面对这一家三口震惊的眼神和张大的嘴,司彦很累,一句话都不想多说,敷衍说自己去理发店剪了个头发,之前那副厚眼镜摔坏了,所以又换了副新的眼镜。
他现在只想泡个澡赶紧睡觉。
洗完澡出来,手机来了消息。又是某个人发过来的。
绘里:【我想过了,入赘可能对你来说确实是有点伤自尊了。】
绘里:【那既然这样,我们就按照传统的嫁娶习俗来,你娶我吧,等我们结婚以后,我改姓叫柏原绘里,我做你的柏原太太,这总可以了吧?】
又是一阵气血上涌,真以为这里是二次元的世界,结婚就跟过家家似的,这种话张口就来。
司彦忍着脾气回她:【你能不能认真点。】
绘里:【我很认真啊。】
绘里:【你要是真被我踢出问题了,我们也一直没穿回去,我们就结婚吧,你放心,婚后我绝对不会要求你履行夫妻义务的。】
似乎是为了让他信服她没有别的想法,她还特别强调:【谁让咱们是好老乡呢。】
正好这时候来给儿子送水果的柏原太太,第一次看到性格沉稳、从不动气的儿子,此时胸口大幅度起伏,白净的后颈通红,把手机往床上扔。
但柏原太太没觉得害怕,反而觉得欣慰。
因为儿子自从上了高中后,不但变帅了,还总算有了点这个年纪该有的少年样子。
*
司彦已读不回。等绘里再发消息过去,她发现自己被拉黑了。
她额了声,挠挠脸。
看来男人的某个部位真的是底线,司彦没那么容易就原谅她。
不过这也不能完全怪她吧,他那副样子,是个人都会怀疑他是机器人吧。
被拉黑了,绘里也不内耗,放下手机准备睡觉。
反正明天去学校,她照样能看见他。
然而第二天到了学校,绘里跑到A班,A班的人说柏原君请假了。
偏偏今天是金曜日,也就是周五,周六周日学校放假不上课,如果今天见不到司彦,那就得等到下周一才能见到他了。

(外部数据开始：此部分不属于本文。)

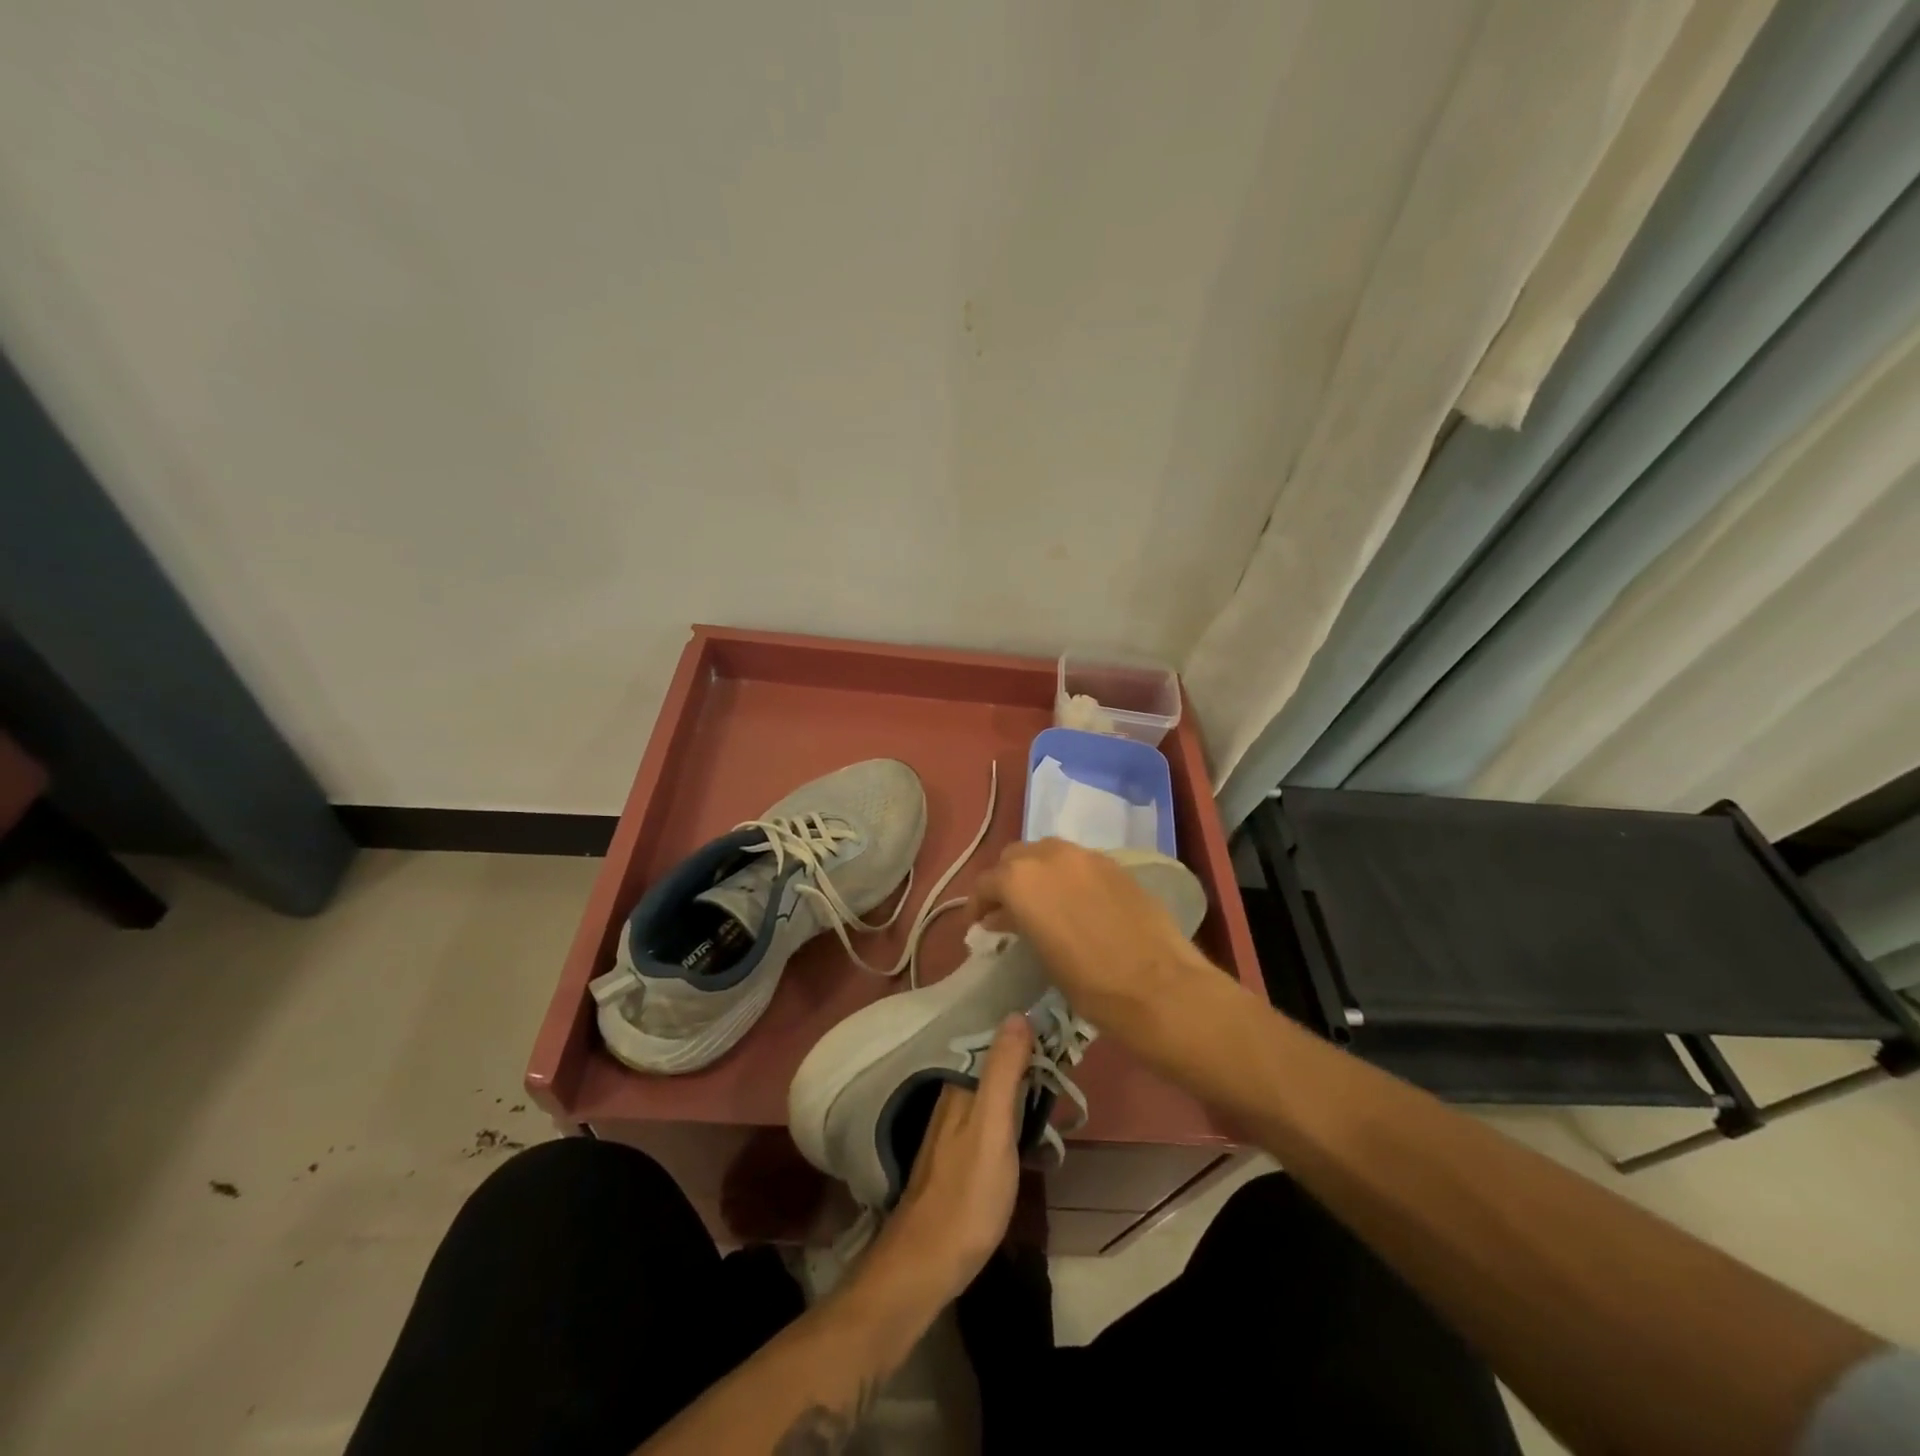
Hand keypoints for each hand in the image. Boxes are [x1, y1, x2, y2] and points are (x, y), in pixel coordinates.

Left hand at [860, 1014, 1033, 1307]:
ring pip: (994, 1088)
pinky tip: (1032, 1116)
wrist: (926, 1263)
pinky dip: (1014, 1106)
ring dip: (1022, 1079)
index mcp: (960, 1085)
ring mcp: (955, 1127)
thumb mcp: (991, 1128)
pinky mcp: (961, 1153)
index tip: (1062, 1022)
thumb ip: (1002, 1072)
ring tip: (1059, 1075)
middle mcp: (953, 1097)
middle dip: (1027, 1052)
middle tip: (1070, 1049)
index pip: (995, 1040)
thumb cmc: (966, 1194)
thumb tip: (1017, 1014)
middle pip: (994, 1062)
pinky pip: (992, 1113)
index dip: (1027, 1029)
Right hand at [967, 838, 1210, 1028]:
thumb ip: (1016, 924)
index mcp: (1020, 879)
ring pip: (1047, 853)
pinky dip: (1067, 876)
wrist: (1158, 985)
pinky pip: (1078, 862)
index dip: (978, 904)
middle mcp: (1049, 855)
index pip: (986, 882)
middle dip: (1007, 881)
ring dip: (1037, 873)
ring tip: (1042, 904)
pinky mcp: (1115, 864)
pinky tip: (1076, 904)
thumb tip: (1003, 917)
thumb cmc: (1089, 983)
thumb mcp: (1039, 955)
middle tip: (1008, 912)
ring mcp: (1085, 855)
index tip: (979, 925)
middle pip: (1015, 858)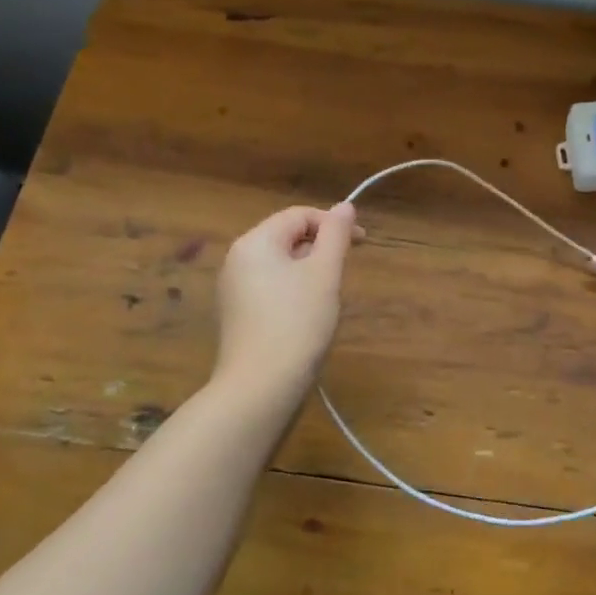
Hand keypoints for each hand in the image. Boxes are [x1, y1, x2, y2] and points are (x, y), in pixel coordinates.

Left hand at [212, 203, 360, 397]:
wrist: (260, 388)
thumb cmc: (297, 323)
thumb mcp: (324, 273)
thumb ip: (336, 235)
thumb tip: (345, 206)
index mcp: (255, 242)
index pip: (299, 216)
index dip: (333, 223)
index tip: (362, 243)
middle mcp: (237, 259)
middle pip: (287, 237)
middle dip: (321, 248)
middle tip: (346, 272)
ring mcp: (233, 290)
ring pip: (280, 264)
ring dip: (310, 270)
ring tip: (329, 296)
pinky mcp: (237, 316)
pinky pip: (271, 288)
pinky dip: (294, 291)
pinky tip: (308, 316)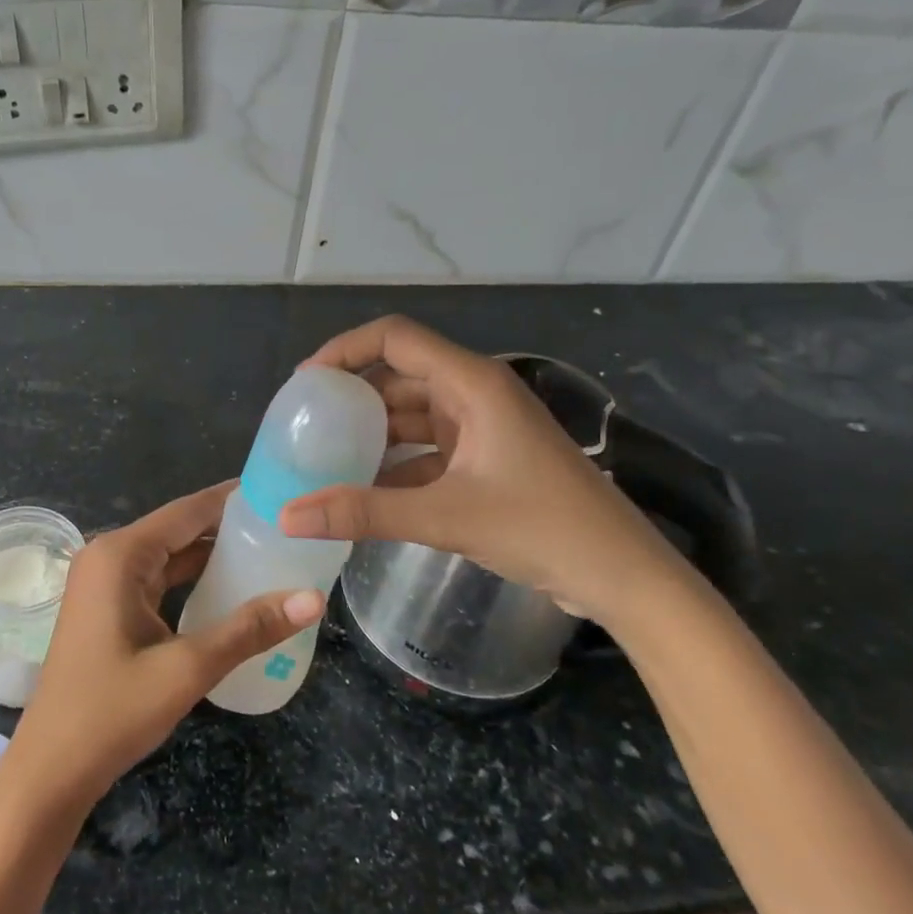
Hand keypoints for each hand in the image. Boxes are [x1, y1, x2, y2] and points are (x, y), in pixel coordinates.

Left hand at [6, 482, 324, 811]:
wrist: (51, 770)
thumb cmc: (112, 712)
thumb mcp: (187, 668)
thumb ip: (249, 629)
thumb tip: (313, 598)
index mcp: (120, 555)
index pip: (188, 510)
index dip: (233, 499)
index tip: (279, 488)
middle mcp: (109, 556)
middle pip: (179, 529)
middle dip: (229, 526)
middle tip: (285, 525)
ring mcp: (105, 582)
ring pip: (169, 555)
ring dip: (212, 554)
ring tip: (270, 549)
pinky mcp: (107, 607)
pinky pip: (158, 579)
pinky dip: (192, 580)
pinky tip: (230, 587)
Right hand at [278, 316, 694, 627]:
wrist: (624, 576)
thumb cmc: (543, 528)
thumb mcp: (445, 517)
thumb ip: (363, 512)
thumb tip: (287, 516)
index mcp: (471, 382)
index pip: (394, 337)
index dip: (344, 349)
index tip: (306, 384)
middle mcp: (475, 392)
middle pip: (399, 373)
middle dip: (352, 394)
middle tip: (306, 422)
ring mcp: (483, 426)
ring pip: (412, 412)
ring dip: (372, 431)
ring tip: (325, 454)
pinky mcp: (487, 458)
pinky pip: (428, 446)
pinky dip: (396, 462)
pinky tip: (365, 488)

绘里想过直接去他家找他,但他不来学校,摆明了是在躲她,如果她贸然上门,可能会让他更加生气。
而且他也说过,他那个叫柏原和花的妹妹,特别八卦,要是她去了他家,估计他得被妹妹给烦死。
这下绘里犯了难了。
事确实是她做错了,没得洗白,但怎么求人原谅,确实是一门功课。
关键是她以前从没犯过这种错误,所以这会儿除了跟人家道歉,也不知道该怎么弥补。
她都说了,如果真把他踢出问题了,两个人穿不回去,她会对他负责,但不知道为什么,还是没能求得他的原谅。
既然他暂时不想见她,那就且让他休息两天吧。好在这几天没有漫画剧情,第七话的开场要从下周才开始。
按初版的漫画剧情来说,第七话她对女主有一场霸凌的剧情,她得想办法规避过去,而且再过个几话,和女主青梅竹马的温柔男二,作为实习老师也得正式出场了。
既然手机能搜到现在正在连载的新版,不知道初版的漫画能不能搜到?
虽然已经看过一遍漫画,重要的剧情都还记得,但以防万一,怕遗漏掉某些细节,她还是想再复习一下。
在漫画app里搜索《当樱花坠落之时》,只有新版。
这也不奇怪,旧版没买版权,怎么可能搜得到。而且旧版因为年代久远,网络上的电子版已经残缺不堪,只能想办法去找纸质版的实体书。
不知道能不能找到。
没有旧版看,绘里只能点进新版,她不敢打开弹幕,也不敢打开评论区,害怕一打开,铺天盖地都是女配的负面言论。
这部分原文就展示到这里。